Home
Login / Signup
 di 

How to process audio WAV files in embedded systems

How to process audio WAV files in embedded systems

Let's see how we can process audio WAV files in embedded systems.
A little while ago I was asked to make a small circuit based around a microcontroller and a Digital to Analog Converter that would output various sounds corresponding to different stimuli. These stimuli would be commands received by the microcontroller via UART, and the output sounds would simulate a switch, or a closed door, or other ambient sounds from a working environment. Building the hardware circuit was not that difficult – see Figure 1 for block diagram (although I had to put in some serious efforts to keep the cost of the BOM as low as possible) but it was the first time I was faced with outputting sound! So I had to learn.

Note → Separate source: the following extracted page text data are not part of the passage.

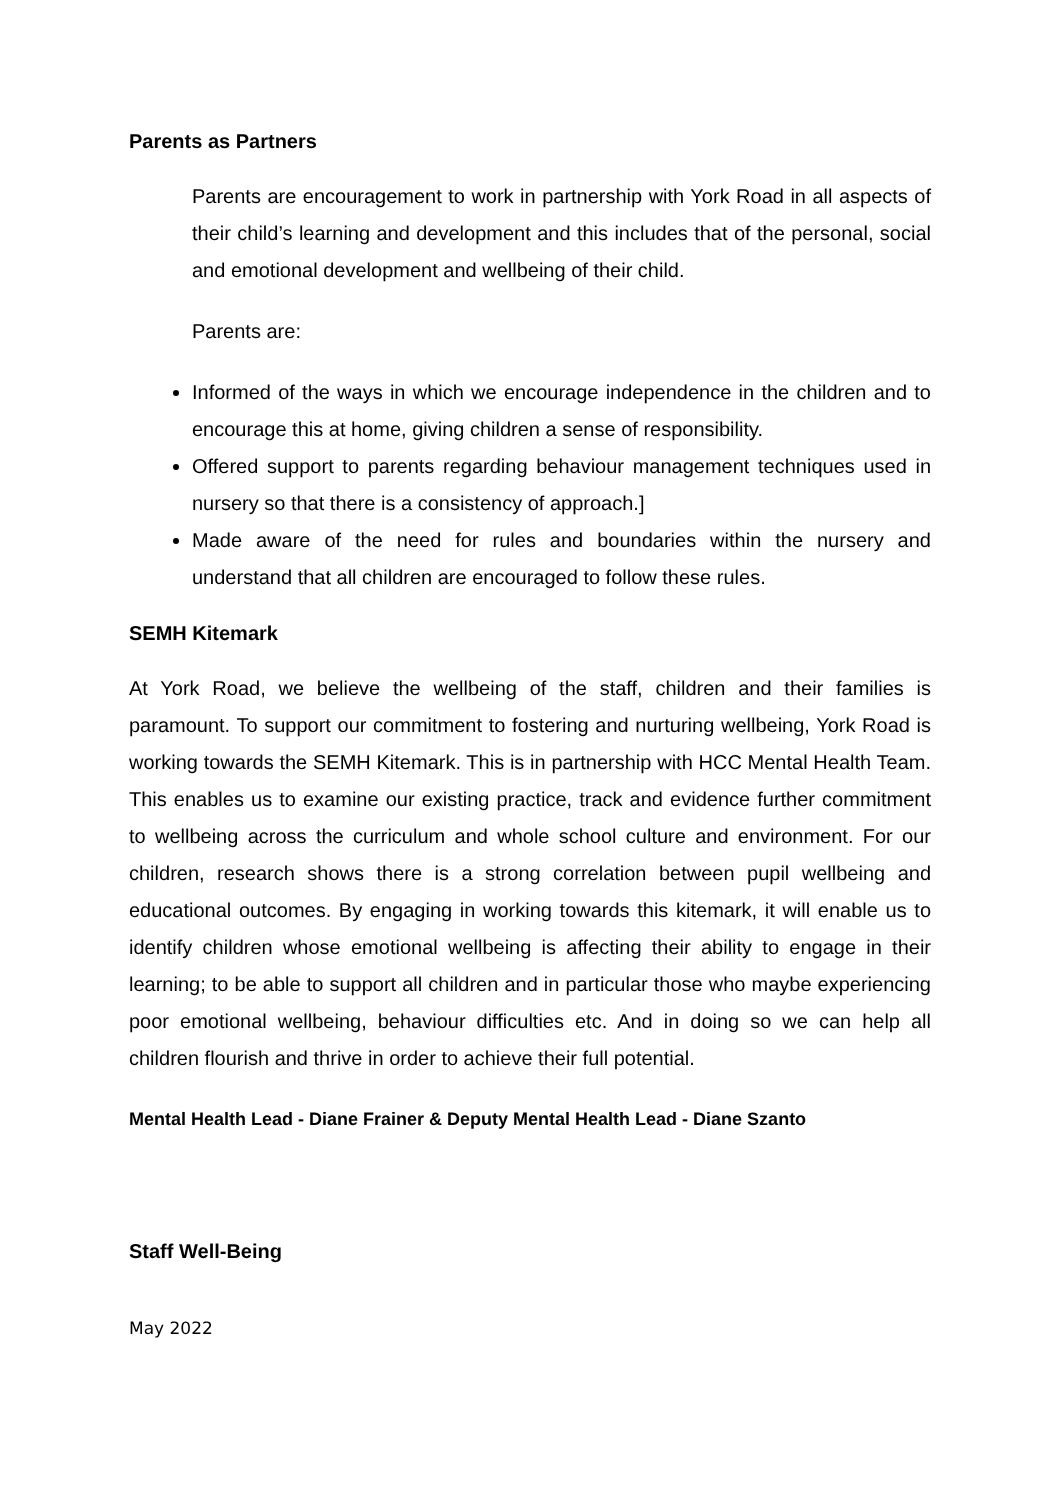Parents as Partners
Parents are encouragement to work in partnership with York Road in all aspects of their child’s learning and development and this includes that of the personal, social and emotional development and wellbeing of their child.
Parents are:
Informed of the ways in which we encourage independence in the children and to encourage this at home, giving children a sense of responsibility.
Offered support to parents regarding behaviour management techniques used in nursery so that there is a consistency of approach.]
Made aware of the need for rules and boundaries within the nursery and understand that all children are encouraged to follow these rules.
SEMH Kitemark
At York Road, we believe the wellbeing of the staff, children and their families is paramount. To support our commitment to fostering and nurturing wellbeing, York Road is working towards the SEMH Kitemark. This is in partnership with HCC Mental Health Team. This enables us to examine our existing practice, track and evidence further commitment to wellbeing across the curriculum and whole school culture and environment. For our children, research shows there is a strong correlation between pupil wellbeing and educational outcomes. By engaging in working towards this kitemark, it will enable us to identify children whose emotional wellbeing is affecting their ability to engage in their learning; to be able to support all children and in particular those who maybe experiencing poor emotional wellbeing, behaviour difficulties etc. And in doing so we can help all children flourish and thrive in order to achieve their full potential.
Mental Health Lead - Diane Frainer & Deputy Mental Health Lead - Diane Szanto
Staff Well-Being
May 2022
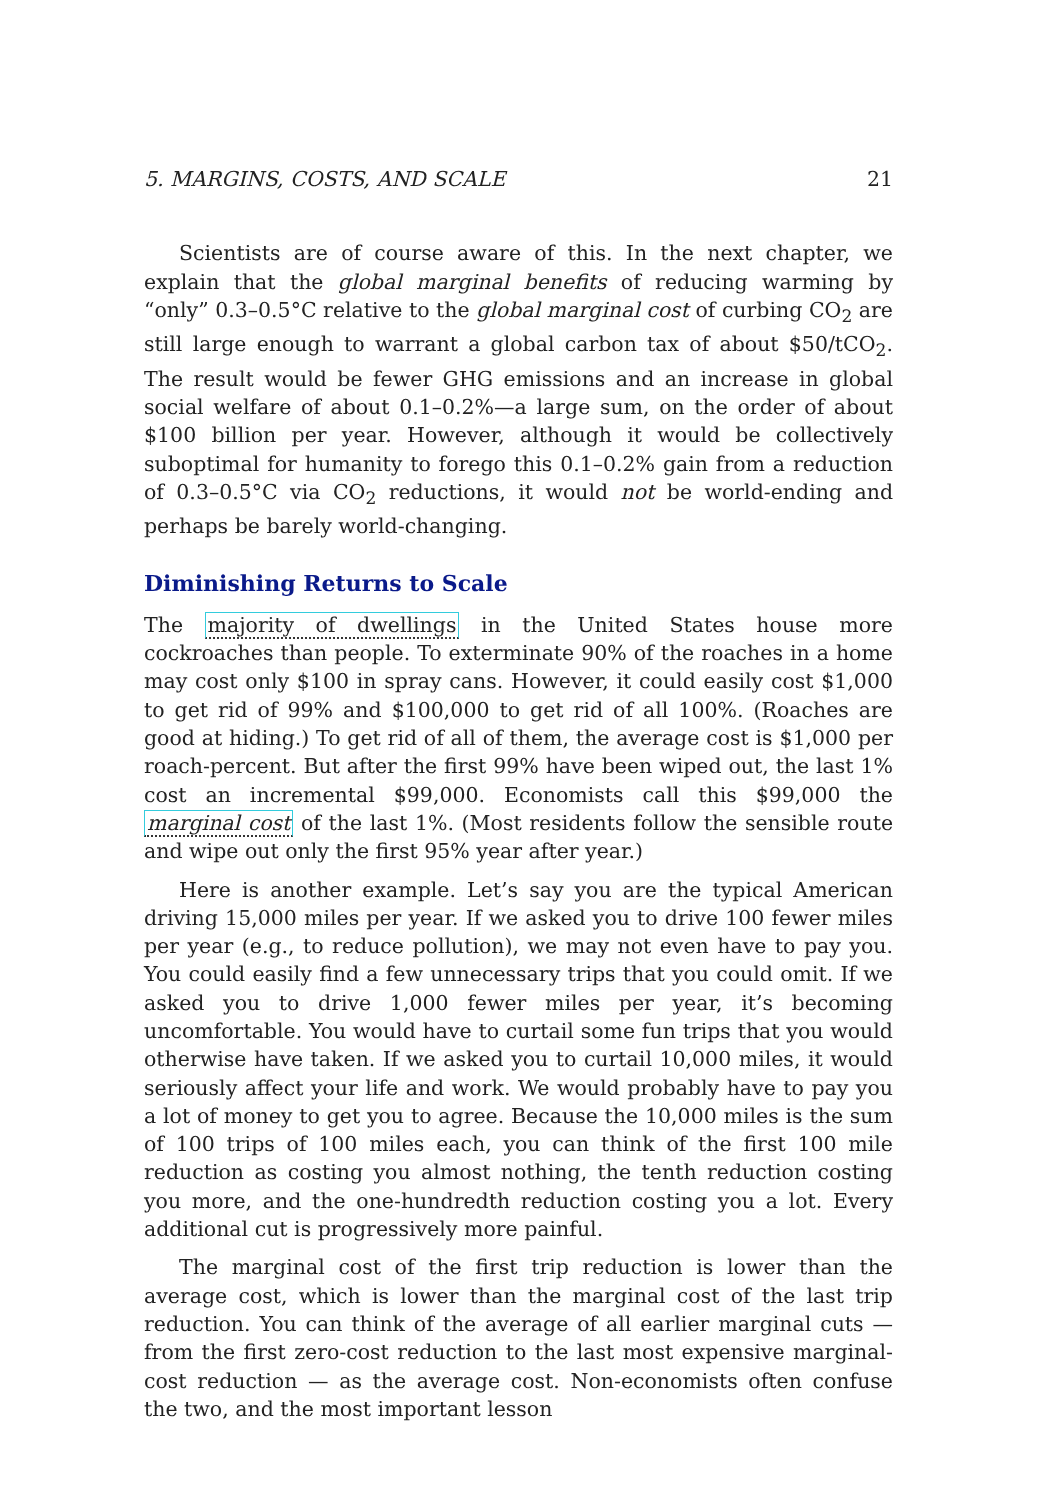5. MARGINS, COSTS, AND SCALE 21
Scientists are of course aware of this. In the next chapter, we explain that the global marginal benefits of reducing warming by “only” 0.3–0.5°C relative to the global marginal cost of curbing CO<sub>2</sub> are still large enough to warrant a global carbon tax of about $50/tCO<sub>2</sub>. The result would be fewer GHG emissions and an increase in global social welfare of about 0.1–0.2%—a large sum, on the order of about $100 billion per year. However, although it would be collectively suboptimal for humanity to forego this 0.1–0.2% gain from a reduction of 0.3–0.5°C via CO<sub>2</sub> reductions, it would not be world-ending and perhaps be barely world-changing.
Diminishing Returns to Scale
The majority of dwellings in the United States house more cockroaches than people. To exterminate 90% of the roaches in a home may cost only $100 in spray cans. However, it could easily cost $1,000 to get rid of 99% and $100,000 to get rid of all 100%. (Roaches are good at hiding.) To get rid of all of them, the average cost is $1,000 per roach-percent. But after the first 99% have been wiped out, the last 1% cost an incremental $99,000. Economists call this $99,000 the marginal cost of the last 1%. (Most residents follow the sensible route and wipe out only the first 95% year after year.)
Here is another example. Let’s say you are the typical American driving 15,000 miles per year. If we asked you to drive 100 fewer miles per year (e.g., to reduce pollution), we may not even have to pay you. You could easily find a few unnecessary trips that you could omit. If we asked you to drive 1,000 fewer miles per year, it’s becoming uncomfortable. You would have to curtail some fun trips that you would otherwise have taken. If we asked you to curtail 10,000 miles, it would seriously affect your life and work. We would probably have to pay you a lot of money to get you to agree. Because the 10,000 miles is the sum of 100 trips of 100 miles each, you can think of the first 100 mile reduction as costing you almost nothing, the tenth reduction costing you more, and the one-hundredth reduction costing you a lot. Every additional cut is progressively more painful.
The marginal cost of the first trip reduction is lower than the average cost, which is lower than the marginal cost of the last trip reduction. You can think of the average of all earlier marginal cuts — from the first zero-cost reduction to the last most expensive marginal-cost reduction — as the average cost. Non-economists often confuse the two, and the most important lesson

The first obstacle that I have encountered was to determine how the output sounds will really sound like. The description “I need a sound that will simulate the pressing of a button” is good enough, but… how do you really make it? Fortunately, there are many available websites providing WAV files to be used in PC applications. I came across these accidentally but I was happy to find there various sounds that fitted the description: Soundjay, Pachd, Soundsnap

Once I found the “digital” sounds that I needed I realized the major problem I was facing was the lack of memory. All the sounds on these websites are relatively good quality sounds, meaning they are sampled at 44.1 kHz and each sample is coded on 16 or 32 bits. Of course, this does not pose any problem for a PC, where you have plenty of memory available, but unfortunately for my poor “embedded system”, I realized that for a short good quality sound lasting about 200 ms (44.1 kHz with 16bit/sample) I needed…17640 bytes of ROM on chip. Due to cost constraints, I was bound not to use any memory chip external to the microcontroller, but a single sound took more than the entire program memory available (16kbyte)! Clearly, a trade-off had to be made. What I soon realized was that for such simple sounds, which are far from music or even speech, there was no need for such good quality. Or instead of 44.1 kHz sampling frequency I realized I could go lower. And even 16bit/sample seemed too much, I was sure I could go even lower (8bit/sample was my target).
Performing the calculations again, I was happy to realize that my new conditions allowed for a 200ms sound sampled at 20kHz with 8bit/sample to be stored in a mere 4000 bytes…which meant my 16kbyte program memory was enough for three sounds and the program itself. But so far all this was theory. All I had were these computations and some WAV files. The real challenge (for me at least – not being a software developer, but rather a hardware engineer) was to turn a WAV file in a C array to be used in the program running on the micro, something like:

unsigned char sound_samples[4000]={ 55, 66, 81, 83, 76, 66, 63, 62, 66, 62, 62, 82, 91, 85, 77, 70, 67, 68, 75, 80, 77, 79, 76, 74, 70, 63, 67, 70, 67, 65, 73, 71, 71, 72, 70, 61, 64, 59, 54, 62, 71, 73, 67, 67, 76, 81, 81, 70, …55, 43}

I also needed to translate the WAV file from a dual polarity signal centered on 0V into a positive signal, with the smallest sample value corresponding to 0V. I will describe the processing that is required to do this, organized in two steps:

Step 1 – processing the WAV file itself

First I had to convert the WAV file from 44.1 kHz to 20 kHz and for this I used one of the tools available online called Cool Edit. There are several trial versions available out there but the newer ones do not allow saving the modified file, so I had to turn to an older version of this tool, called Cool Edit 2000. An open source tool that might allow you to perform the same processing, in case you need it, is Audacity, available at: Audacity.Sourceforge

I will not detail the usage of these tools, as it is pretty straightforward (you launch the tool, open the WAV file, cut it to 200ms, convert it from stereo to mono, change the sampling frequency (from the top menu choose Tracks Resample and in the text box that opens write the new sampling frequency that you need – 20 kHz in my case) and then save the new wav file. If you play the new WAV file on the PC, you will be able to spot a small degeneration of the quality of the sound. Once this step was completed, I had the WAV file just as I wanted it, now I had to extract the samples from it!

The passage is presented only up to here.